■ Extracted material ■
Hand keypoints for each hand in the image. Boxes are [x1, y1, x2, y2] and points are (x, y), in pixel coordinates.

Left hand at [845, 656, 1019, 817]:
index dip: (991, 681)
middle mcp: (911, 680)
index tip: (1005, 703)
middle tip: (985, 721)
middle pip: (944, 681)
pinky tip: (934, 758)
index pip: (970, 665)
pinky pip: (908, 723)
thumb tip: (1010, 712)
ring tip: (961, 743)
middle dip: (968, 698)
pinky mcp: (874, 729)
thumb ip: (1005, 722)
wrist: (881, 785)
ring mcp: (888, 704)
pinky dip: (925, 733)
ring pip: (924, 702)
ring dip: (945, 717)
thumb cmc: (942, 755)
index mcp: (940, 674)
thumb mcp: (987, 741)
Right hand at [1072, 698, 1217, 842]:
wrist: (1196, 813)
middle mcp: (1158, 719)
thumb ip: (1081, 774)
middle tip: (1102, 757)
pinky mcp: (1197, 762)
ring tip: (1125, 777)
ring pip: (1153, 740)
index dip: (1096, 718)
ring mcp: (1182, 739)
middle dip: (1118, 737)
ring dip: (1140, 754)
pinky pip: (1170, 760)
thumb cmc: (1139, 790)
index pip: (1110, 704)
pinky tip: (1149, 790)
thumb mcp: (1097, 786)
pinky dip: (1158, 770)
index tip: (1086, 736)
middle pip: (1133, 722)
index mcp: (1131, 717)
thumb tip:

■ Exercise prompt ■
Looking at the records above, return exactly the lines from the line with "middle mcp: (1158, 719)" to the line with "index tip: (1086, 736)", both ends included.

■ Response to this task ■
middle mcp: (1158, 719)
thumb ip: (1081, 774)
middle tip: (1102, 757)
pinky mcp: (1197, 762)
ring tip: (1125, 777)
ring pip: (1153, 740)
index dip: (1096, 718)
ring mcp: (1182, 739)
middle dip: (1118, 737)
ring dip: (1140, 754)
pinky pip: (1170, 760)
thumb cmc: (1139, 790)
index pip: (1110, 704)
pinky tip: (1149, 790)
thumb mcp: (1097, 786)
pinky dip: (1158, 770)
index tip: (1086, 736)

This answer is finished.